Main Content

Integrate YOLO v2 Vehicle Detector System on SoC

This example shows how to simulate a you-only-look-once (YOLO) vehicle detector in Simulink® and verify the functionality of the application in MATLAB®. The end-to-end application includes preprocessing of input images, a YOLO v2 vehicle detection network, and postprocessing of the images to overlay detection results.

This YOLO v2 vehicle detection application has three main modules. The preprocessing module accepts the input frame and performs image resizing and normalization. The YOLO v2 vehicle detection network is a feature extraction network followed by a detection network. The combined network module consumes the preprocessed data and returns bounding boxes. The postprocessing module identifies the strongest bounding boxes and overlays the bounding boxes on the input images. The diagram shows the vehicle detection process.

The preprocessing subsystem and deep learning (DL) IP core are designed for deployment to an FPGA, which is also referred to as programmable logic (PL). The postprocessing subsystem is designed for deployment to an ARM™ processor, which is also referred to as processing system (PS). To deploy the vehicle detector, see YOLO v2 Vehicle Detector with Live Camera Input on Zynq-Based Hardware. This example shows how to model the preprocessing module, DL IP handshaking logic and network execution, and the postprocessing module.

Download Camera Data and Network

This example uses PandasetCameraData.mp4, that contains video from the Pandaset data set, as the input video and either yolov2VehicleDetector32Layer.mat or yolov2VehicleDetector60Layer.mat as the DL network. These files are approximately 47 MB and 2 MB in size. Download the .zip file from Mathworks support website and unzip the downloaded file.

TASK REQUIREMENTS ->
a - According to the YOLO v2 vehicle detector text, what hardware is the postprocessing subsystem designed to be deployed to?
b - Write the next part of the YOLO v2 vehicle detector page, picking up right after its final sentence.

EXERCISE DATA ->
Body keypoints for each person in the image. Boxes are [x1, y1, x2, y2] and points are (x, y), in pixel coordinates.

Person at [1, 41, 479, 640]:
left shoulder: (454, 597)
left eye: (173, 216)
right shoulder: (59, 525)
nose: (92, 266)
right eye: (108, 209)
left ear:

==

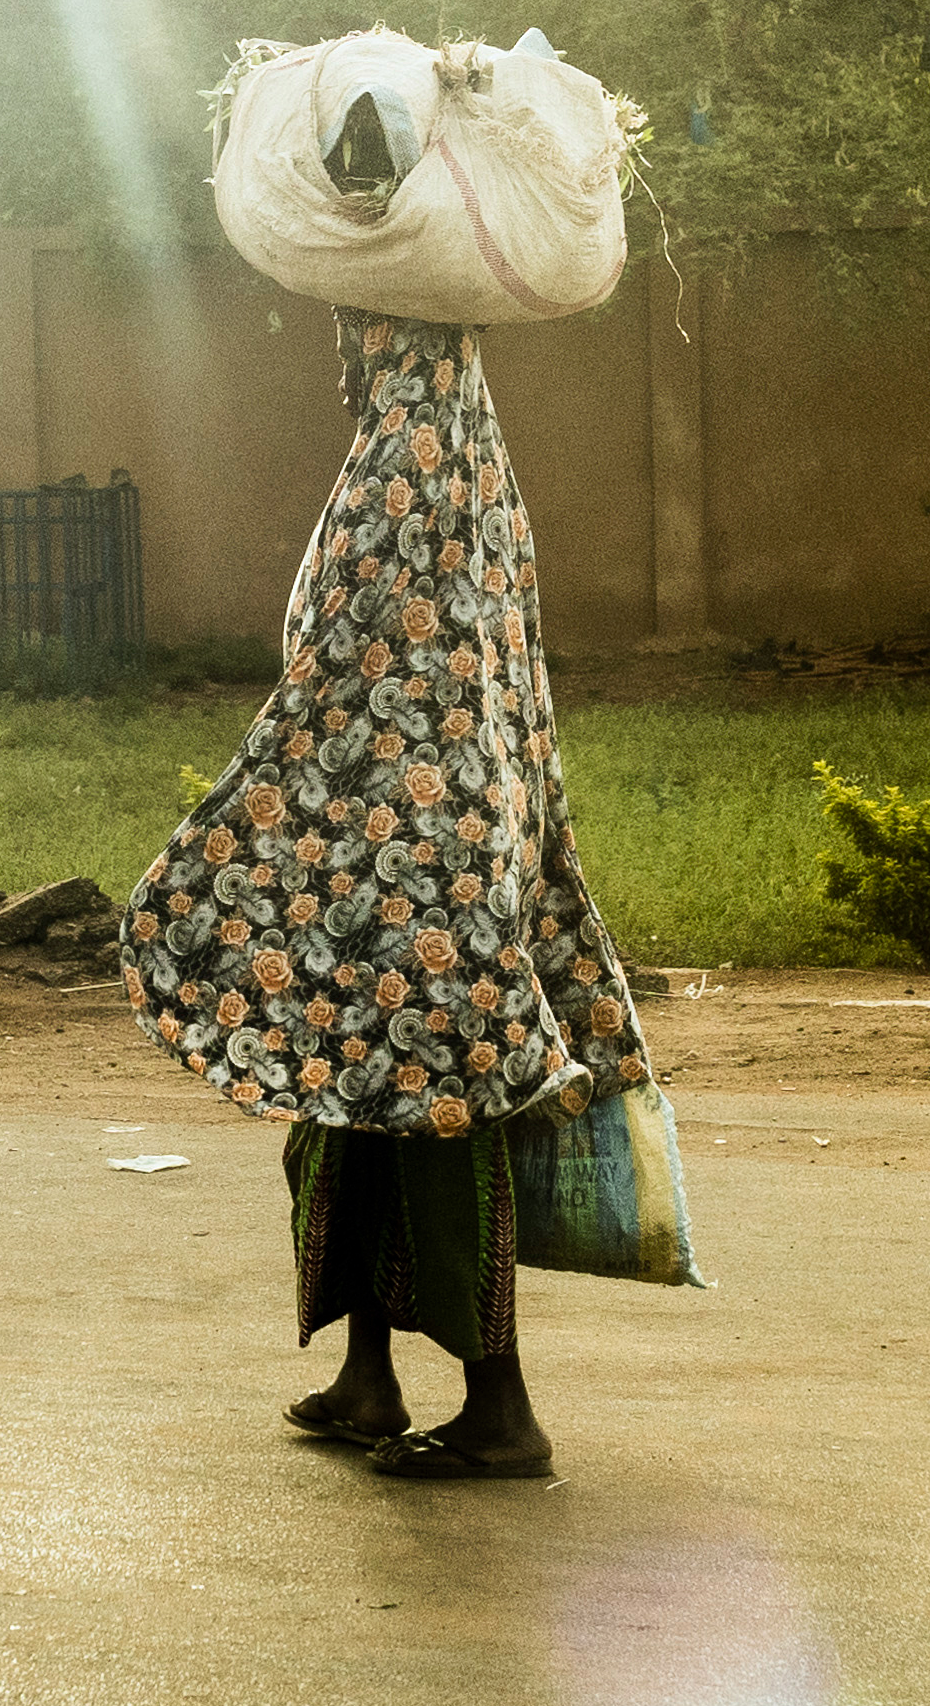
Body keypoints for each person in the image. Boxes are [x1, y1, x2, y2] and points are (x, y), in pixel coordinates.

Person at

RESULTS FOR THE EXERCISE ->
a - An ARM processor, also referred to as the processing system (PS).

b -
PandasetZipFile = matlab.internal.examples.downloadSupportFile('visionhdl','');
[outputFolder,~,~] = fileparts(PandasetZipFile);
pandasetVideoFile = fullfile(outputFolder,'PandasetCameraData');

Explore Vehicle Detector

The vehicle detector model contains these parts:

  • Source — Selects the input image from Pandaset.

  • Conversion — Converts the input frame into an RGB pixel stream.

  • Pixel Stream Preprocessing — Preprocesses the input frame and writes it to memory. This part of the algorithm is designed for deploying to the FPGA.

  • Deep Learning IP Core — Models the DL processor to calculate activations on the input frame and writes the output to memory.

  • Conversion — Converts the input RGB pixel stream to frames for overlaying bounding boxes.

  • Postprocessing and Overlay (to ARM) — Applies postprocessing to the network output and overlays the bounding boxes on each input frame.

  • Display — Displays the input frame with detection overlays.


In this example, the inputImages variable stores numFrames number of images from Pandaset. The YOLOv2PreprocessDUT subsystem resizes and normalizes the input frames and then writes the preprocessed output to memory at the address location that it reads from the DL input handshaking registers (InputValid, InputAddr, InputSize). The DL IP subsystem calculates activations on the preprocessed image, writes the activations to memory, and updates the DL output handshaking registers (OutputValid, OutputAddr, OutputSize). This handshaking triggers the YOLOv2PostprocessDUT subsystem to read the DL output from the address information in the DL registers. Then, the subsystem postprocesses the video data to calculate and overlay bounding boxes. The VideoViewer block displays the results.

The selectImage subsystem selects the input frame. A Frame To Pixels block converts the input image to a pixel stream and pixelcontrol bus. The Unpack subsystem divides the pixel stream into RGB components and feeds the RGB data (RIn, GIn, BIn) and a control bus to the preprocessor. The preprocessor also streams the image out as (ROut, GOut, BOut). This stream goes to the postprocessor for overlaying the bounding boxes.


The YOLOv2PreprocessDUT subsystem contains subsystems that drop frames if the DL IP is not ready for input or select a region of interest (ROI) from the frame, preprocess (resize and normalize) the input frames, and interface with the DL IP.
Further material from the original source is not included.